Task requirements: Reproduce the records below verbatim, starting with their first line and going on through the line with "15: (212, 474)", including both of those lines. Leave the pictures out of your answer.

Entries provided:

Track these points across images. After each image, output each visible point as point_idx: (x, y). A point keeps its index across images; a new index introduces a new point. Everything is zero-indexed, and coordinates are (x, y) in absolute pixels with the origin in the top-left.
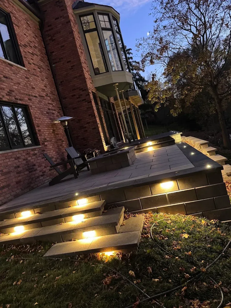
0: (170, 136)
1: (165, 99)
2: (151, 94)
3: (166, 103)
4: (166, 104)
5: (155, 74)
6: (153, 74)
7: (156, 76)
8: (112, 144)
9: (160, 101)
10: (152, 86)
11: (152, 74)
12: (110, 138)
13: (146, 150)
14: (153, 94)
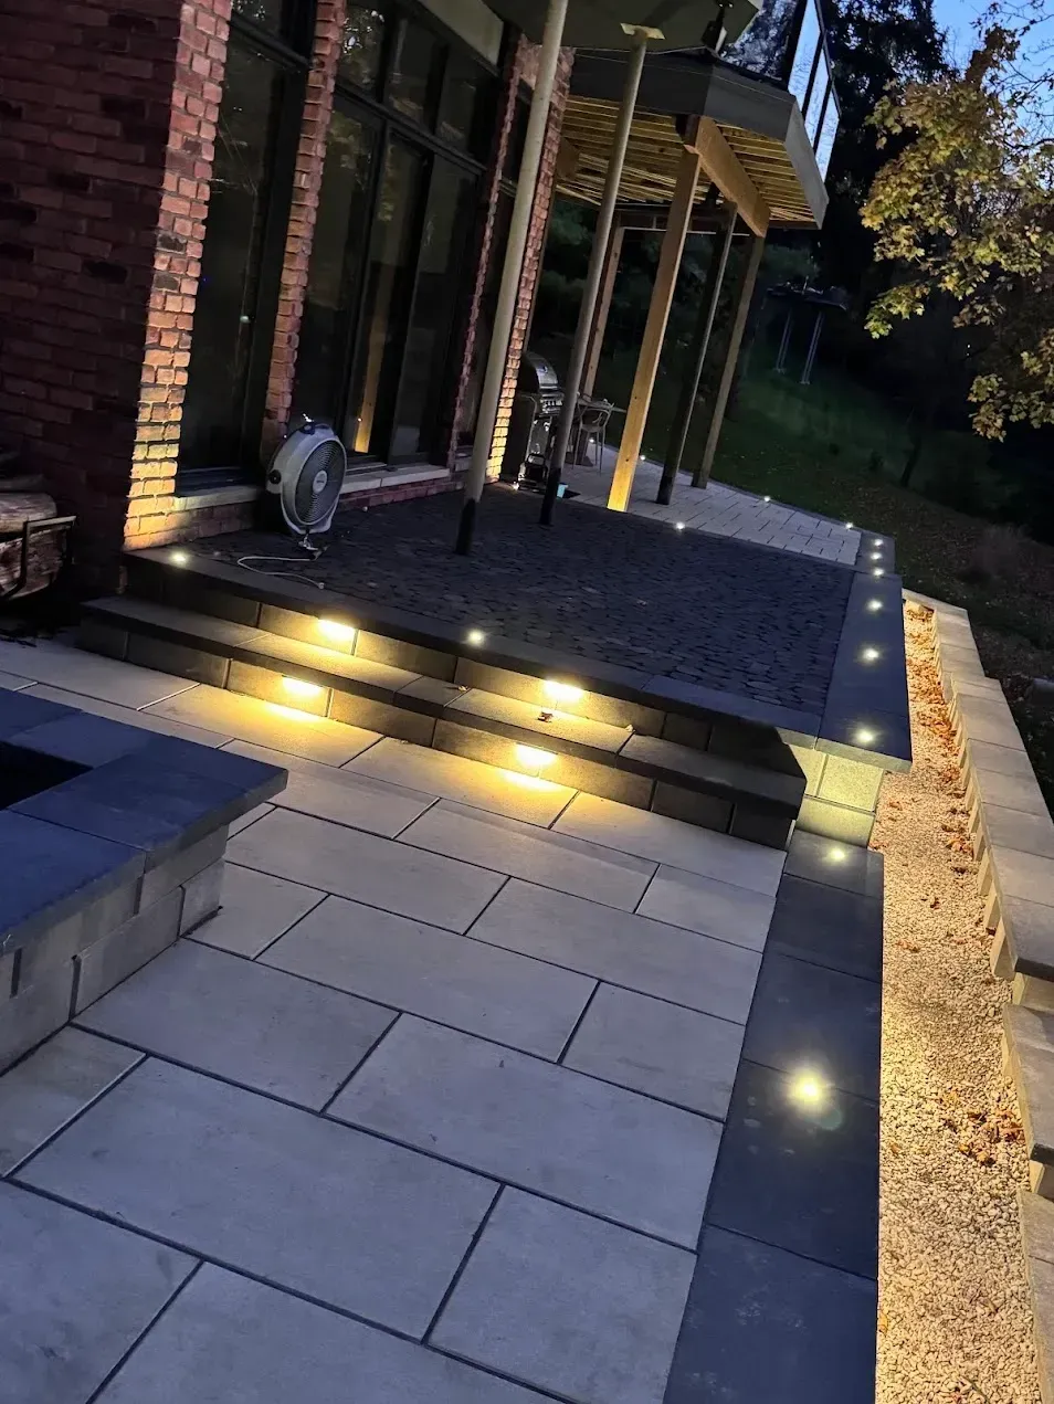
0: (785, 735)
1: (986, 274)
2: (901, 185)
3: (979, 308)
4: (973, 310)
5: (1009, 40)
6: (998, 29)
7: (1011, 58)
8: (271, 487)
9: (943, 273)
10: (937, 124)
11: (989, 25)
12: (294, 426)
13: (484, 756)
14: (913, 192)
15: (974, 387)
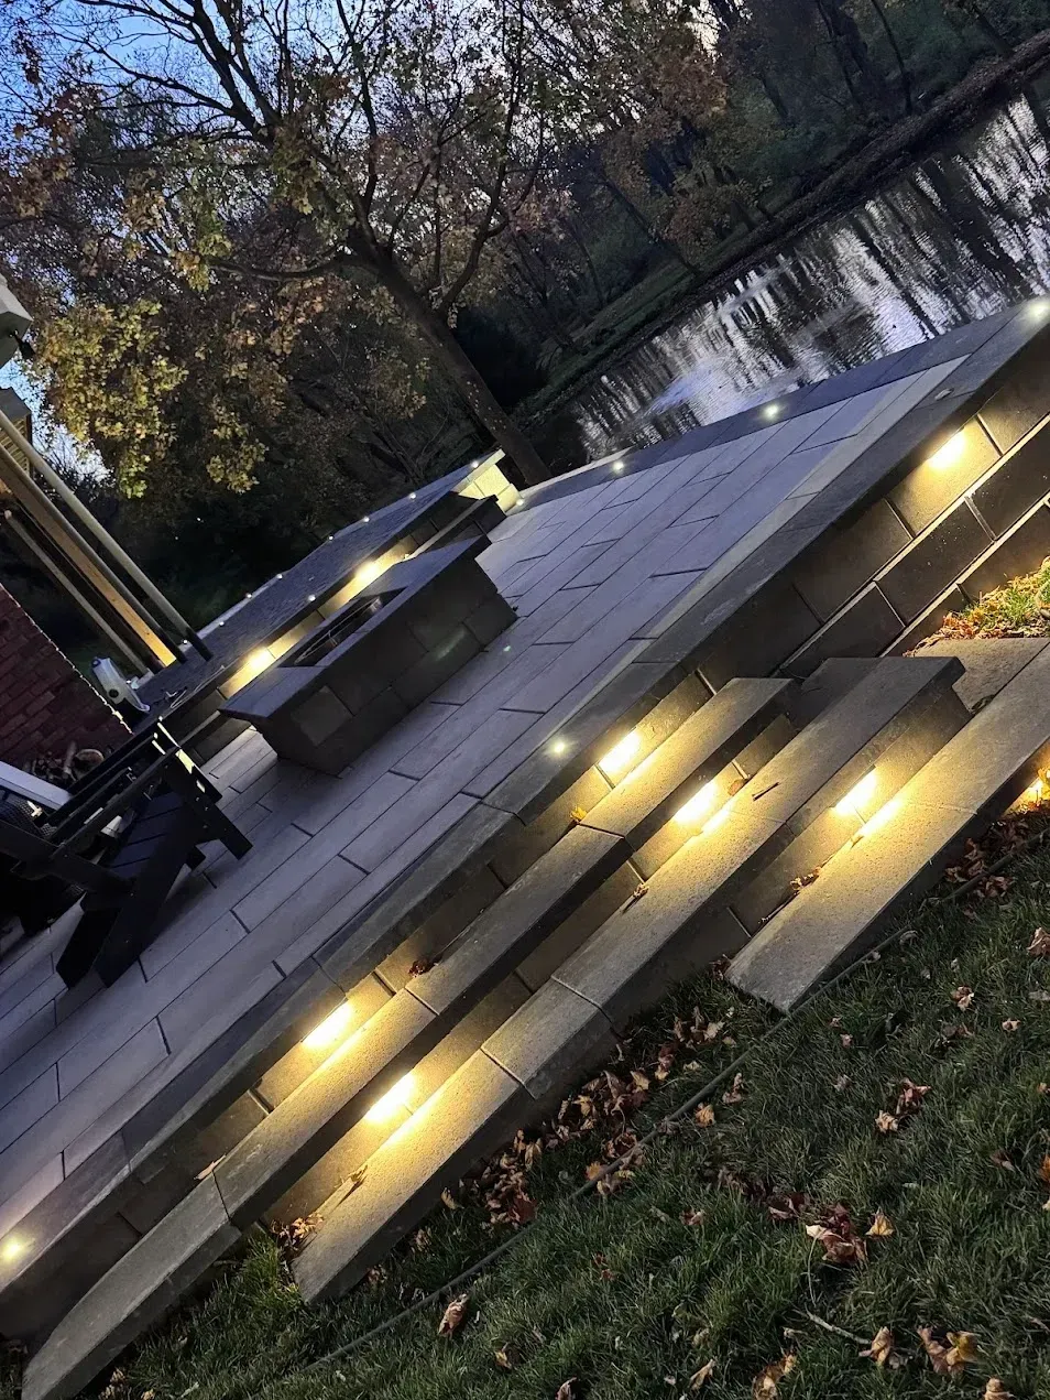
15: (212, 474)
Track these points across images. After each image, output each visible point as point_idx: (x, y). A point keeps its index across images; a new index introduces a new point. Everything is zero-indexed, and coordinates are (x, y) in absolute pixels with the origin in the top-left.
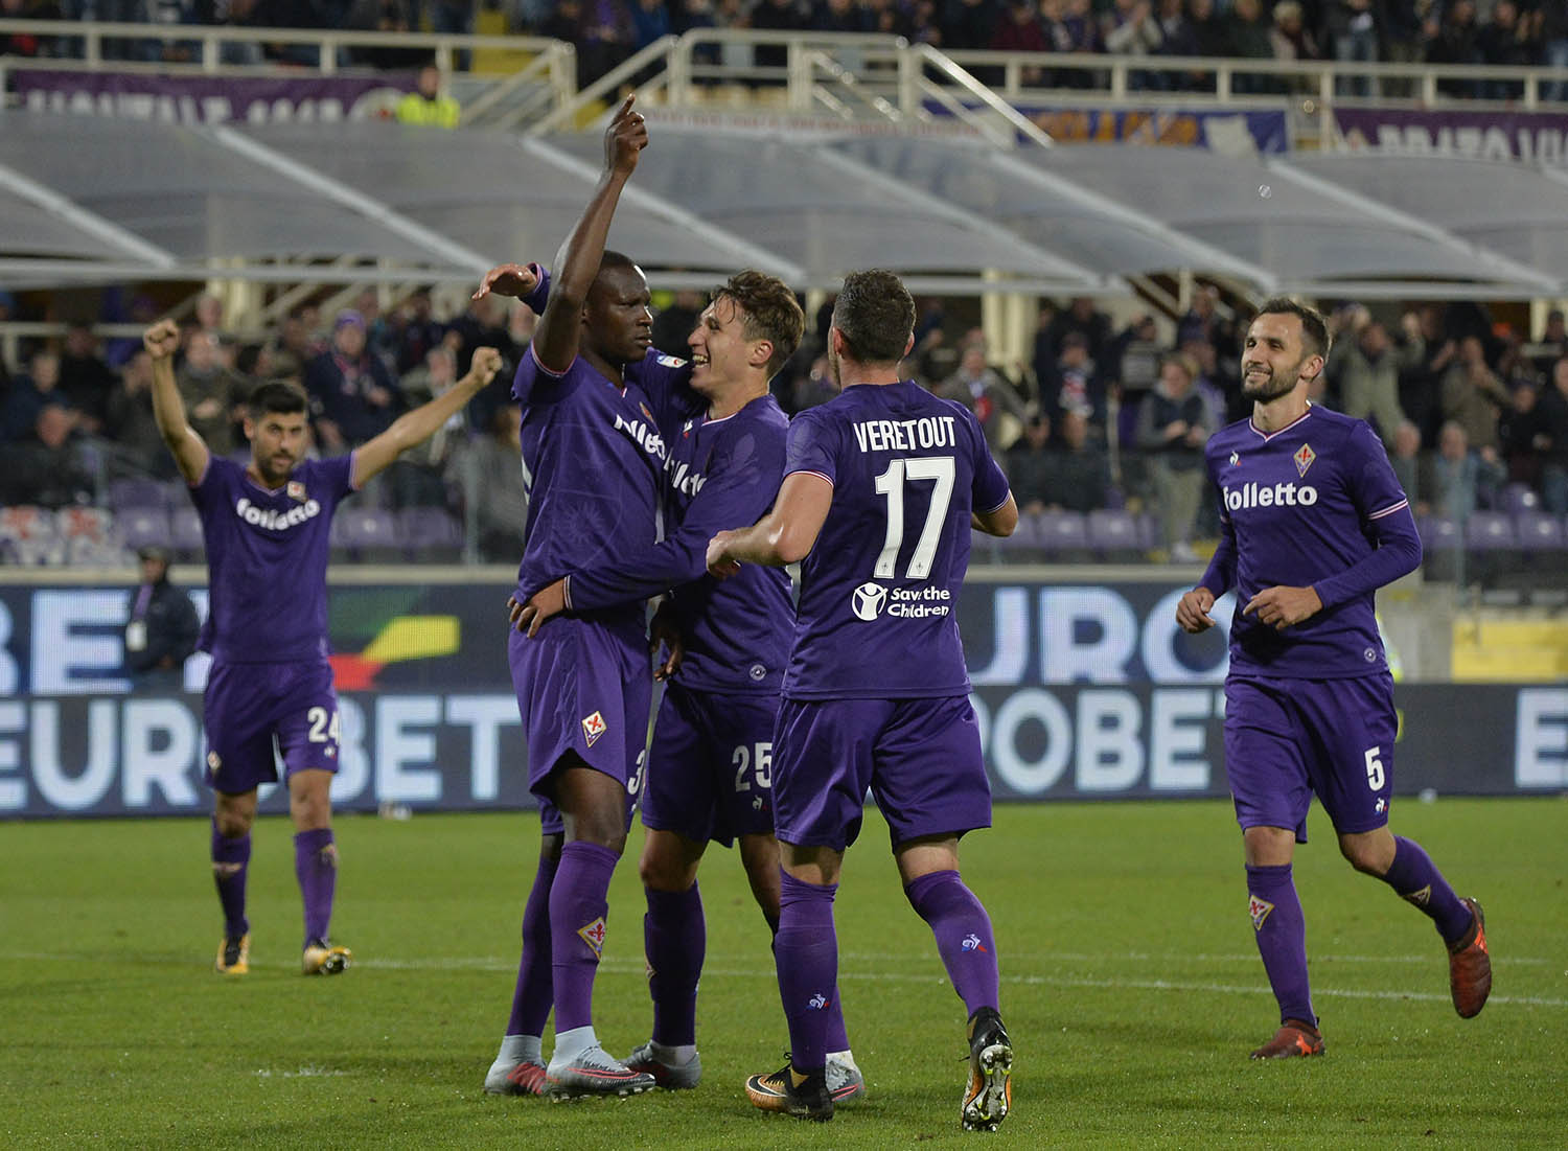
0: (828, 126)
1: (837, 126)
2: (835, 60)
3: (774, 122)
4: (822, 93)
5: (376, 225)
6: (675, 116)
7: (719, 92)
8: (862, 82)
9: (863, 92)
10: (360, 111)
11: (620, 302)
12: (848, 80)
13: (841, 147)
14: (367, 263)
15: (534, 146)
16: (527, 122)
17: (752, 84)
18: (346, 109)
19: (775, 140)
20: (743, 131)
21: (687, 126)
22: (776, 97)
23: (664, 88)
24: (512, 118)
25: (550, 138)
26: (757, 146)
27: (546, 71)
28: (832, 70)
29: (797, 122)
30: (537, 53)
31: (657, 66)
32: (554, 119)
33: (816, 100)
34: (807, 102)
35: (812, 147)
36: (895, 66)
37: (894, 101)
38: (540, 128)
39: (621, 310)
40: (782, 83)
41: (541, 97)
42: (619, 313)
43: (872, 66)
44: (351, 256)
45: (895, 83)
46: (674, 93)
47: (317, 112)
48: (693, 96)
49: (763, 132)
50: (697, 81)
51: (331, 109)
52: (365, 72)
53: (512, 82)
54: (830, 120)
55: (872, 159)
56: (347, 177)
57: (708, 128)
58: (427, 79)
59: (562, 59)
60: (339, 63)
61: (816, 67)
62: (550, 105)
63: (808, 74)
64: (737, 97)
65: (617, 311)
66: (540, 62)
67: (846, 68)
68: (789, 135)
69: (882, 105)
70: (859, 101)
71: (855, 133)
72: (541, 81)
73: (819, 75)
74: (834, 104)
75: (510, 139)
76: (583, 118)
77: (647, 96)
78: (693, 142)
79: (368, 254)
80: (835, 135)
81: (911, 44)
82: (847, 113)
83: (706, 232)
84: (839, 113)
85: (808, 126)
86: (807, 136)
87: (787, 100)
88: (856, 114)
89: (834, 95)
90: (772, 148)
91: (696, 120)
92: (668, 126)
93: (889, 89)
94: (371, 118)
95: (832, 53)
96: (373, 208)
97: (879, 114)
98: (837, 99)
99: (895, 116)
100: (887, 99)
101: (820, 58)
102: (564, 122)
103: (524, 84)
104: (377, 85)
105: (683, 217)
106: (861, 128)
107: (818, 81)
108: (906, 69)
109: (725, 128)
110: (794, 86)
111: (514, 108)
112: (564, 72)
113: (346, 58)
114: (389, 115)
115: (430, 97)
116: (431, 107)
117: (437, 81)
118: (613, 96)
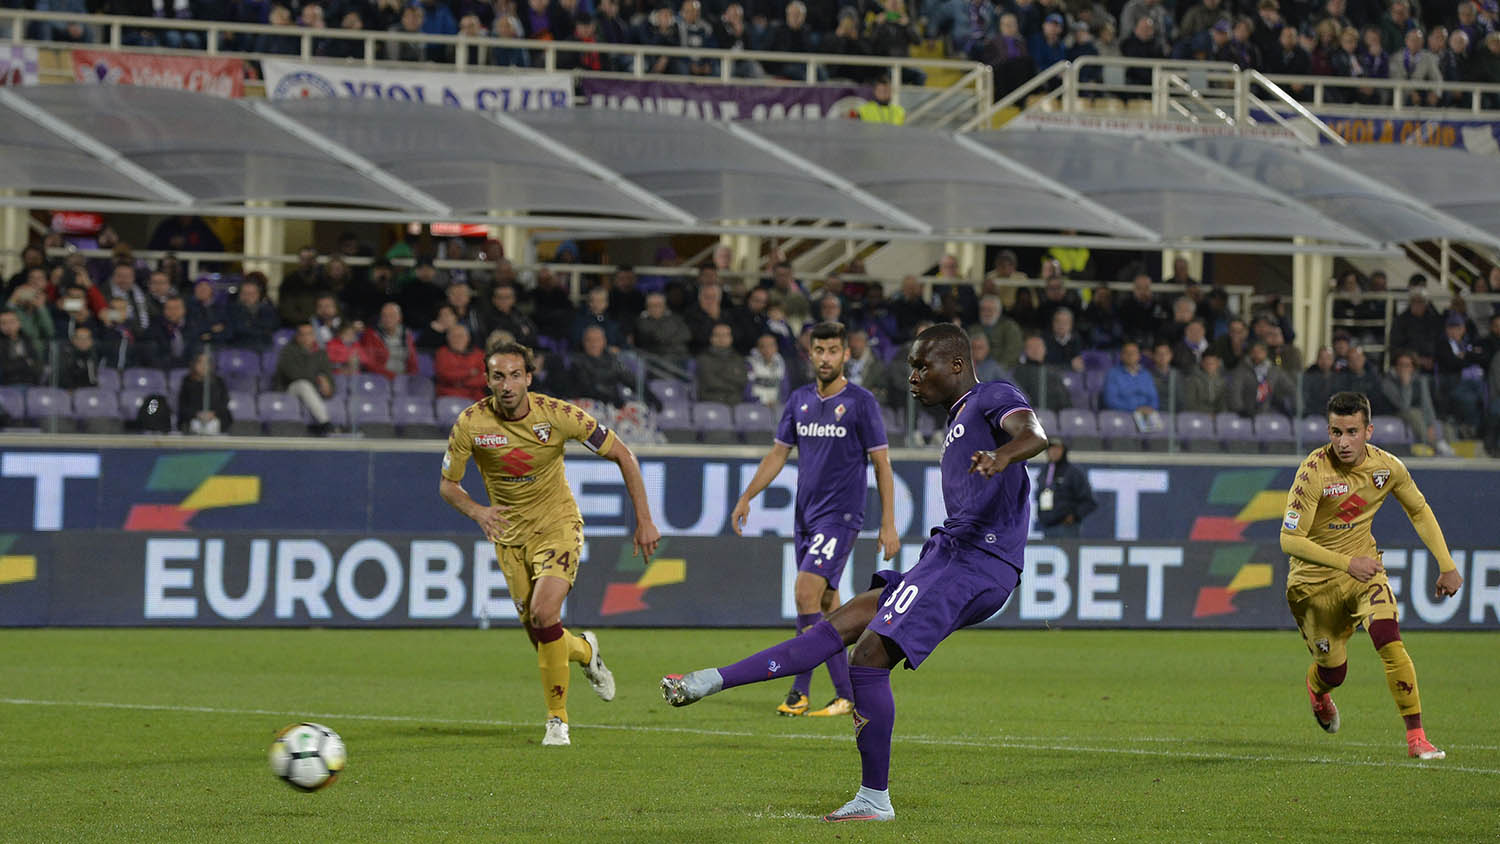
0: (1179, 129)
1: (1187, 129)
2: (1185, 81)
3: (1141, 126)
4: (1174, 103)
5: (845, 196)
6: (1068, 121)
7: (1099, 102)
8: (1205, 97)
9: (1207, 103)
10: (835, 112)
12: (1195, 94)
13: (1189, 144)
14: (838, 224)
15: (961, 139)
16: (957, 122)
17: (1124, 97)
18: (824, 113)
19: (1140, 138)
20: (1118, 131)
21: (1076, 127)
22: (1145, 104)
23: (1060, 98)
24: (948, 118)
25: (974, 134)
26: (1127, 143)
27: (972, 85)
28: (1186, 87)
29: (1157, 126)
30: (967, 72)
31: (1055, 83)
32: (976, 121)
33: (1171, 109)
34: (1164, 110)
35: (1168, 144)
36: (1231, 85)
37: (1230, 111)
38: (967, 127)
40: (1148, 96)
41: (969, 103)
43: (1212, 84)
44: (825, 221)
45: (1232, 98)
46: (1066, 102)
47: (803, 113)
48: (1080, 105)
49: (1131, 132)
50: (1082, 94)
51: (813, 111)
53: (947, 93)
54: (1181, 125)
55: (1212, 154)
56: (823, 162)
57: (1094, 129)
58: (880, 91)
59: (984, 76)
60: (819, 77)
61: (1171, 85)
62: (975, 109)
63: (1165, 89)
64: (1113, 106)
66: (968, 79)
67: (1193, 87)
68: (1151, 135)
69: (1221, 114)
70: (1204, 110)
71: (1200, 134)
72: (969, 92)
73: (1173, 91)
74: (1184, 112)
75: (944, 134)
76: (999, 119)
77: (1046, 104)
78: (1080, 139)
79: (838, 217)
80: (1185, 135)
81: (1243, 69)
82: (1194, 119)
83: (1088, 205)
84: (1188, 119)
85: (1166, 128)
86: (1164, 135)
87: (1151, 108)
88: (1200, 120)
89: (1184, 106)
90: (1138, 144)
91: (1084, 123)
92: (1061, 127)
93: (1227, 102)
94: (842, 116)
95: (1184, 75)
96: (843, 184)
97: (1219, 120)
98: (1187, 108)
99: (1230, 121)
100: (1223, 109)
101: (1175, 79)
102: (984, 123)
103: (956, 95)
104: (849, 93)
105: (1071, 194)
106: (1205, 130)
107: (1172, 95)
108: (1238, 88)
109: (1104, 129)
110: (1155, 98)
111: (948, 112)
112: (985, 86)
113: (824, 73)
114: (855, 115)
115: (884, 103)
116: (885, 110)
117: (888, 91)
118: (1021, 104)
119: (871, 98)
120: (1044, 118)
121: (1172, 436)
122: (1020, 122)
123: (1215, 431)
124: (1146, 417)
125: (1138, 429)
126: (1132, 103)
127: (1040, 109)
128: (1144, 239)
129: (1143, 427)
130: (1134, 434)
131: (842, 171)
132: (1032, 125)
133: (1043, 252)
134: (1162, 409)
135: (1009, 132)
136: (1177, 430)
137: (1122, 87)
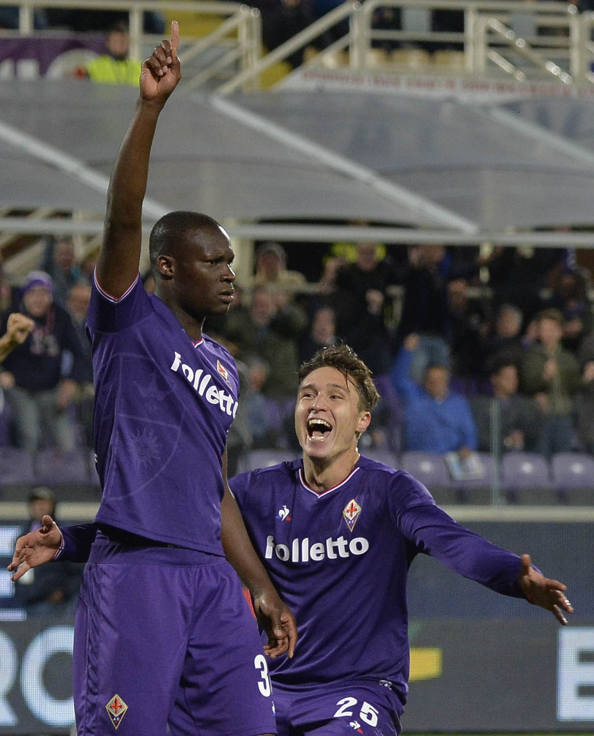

Finished exercise:
Track these points across images. After each image, output each visible point as point_idx: (x, y). A point keeps its index across images; a new index introduces a new point. Everything is zero-indexed, and coordinates are (x, y) in absolute pixels with the origin in the top-left.
0: (170, 136)
1: (165, 99)
2: (151, 94)
3: (166, 103)
4: (166, 104)
5: (155, 74)
6: (153, 74)
7: (156, 76)
8: (112, 144)
9: (160, 101)
10: (152, 86)
11: (152, 74)
12: (110, 138)
13: (146, 150)
14: (153, 94)
0: (785, 735)
1: (986, 274)
2: (901, 185)
3: (979, 308)
4: (973, 310)
5: (1009, 40)
6: (998, 29)
7: (1011, 58)
8: (271, 487)
9: (943, 273)
10: (937, 124)
11: (989, 25)
12: (294, 426)
13: (484, 756)
14: (913, 192)
15: (974, 387)
15: (212, 474)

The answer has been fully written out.